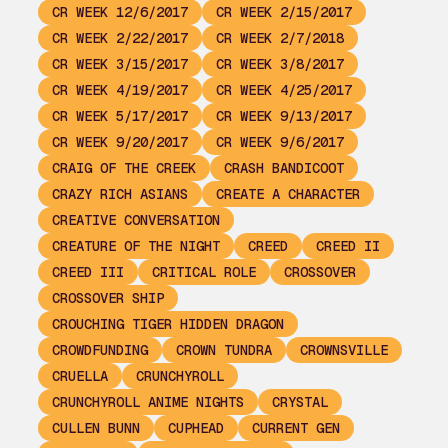
CR WEEK 12/6/2017
CR WEEK 2/15/2017
CR WEEK 2/22/2017
CR WEEK 2/7/2018
CR WEEK 3/15/2017
CR WEEK 3/8/2017
CR WEEK 4/19/2017
CR WEEK 4/25/2017
CR WEEK 5/17/2017
CR WEEK 9/13/2017
CR WEEK 9/20/2017
CR WEEK 9/6/2017
CRAIG OF THE CREEK
CRASH BANDICOOT
CRAZY RICH ASIANS
CREATE A CHARACTER
CREATIVE CONVERSATION
CREATURE OF THE NIGHT
CREED
CREED II
CREED III
CRITICAL ROLE
CROSSOVER
CROSSOVER SHIP
CROUCHING TIGER HIDDEN DRAGON
CROWDFUNDING
CROWN TUNDRA
CROWNSVILLE
CRUELLA
CRUNCHYROLL
CRUNCHYROLL ANIME NIGHTS
CRYSTAL
CULLEN BUNN
CUPHEAD
CURRENT GEN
★ ★ ★ ★ ★ ★ ★
#### [Prompt]
Please copy every line of text from the records above word for word, leaving out the pictures.

#### [Exercise result]
CR WEEK 12/6/2017
CR WEEK 2/15/2017
CR WEEK 2/22/2017
CR WEEK 2/7/2018
CR WEEK 3/15/2017
CR WEEK 3/8/2017
CR WEEK 4/19/2017
CR WEEK 4/25/2017
CR WEEK 5/17/2017
CR WEEK 9/13/2017
CR WEEK 9/20/2017
CR WEEK 9/6/2017
CRAIG OF THE CREEK
CRASH BANDICOOT
CRAZY RICH ASIANS
CREATE A CHARACTER
CREATIVE CONVERSATION
CREATURE OF THE NIGHT
CREED
CREED II
CREED III
CRITICAL ROLE
CROSSOVER
CROSSOVER SHIP
CROUCHING TIGER HIDDEN DRAGON
CROWDFUNDING
CROWN TUNDRA
CROWNSVILLE
CRUELLA
CRUNCHYROLL
CRUNCHYROLL ANIME NIGHTS
CRYSTAL
CULLEN BUNN
CUPHEAD
CURRENT GEN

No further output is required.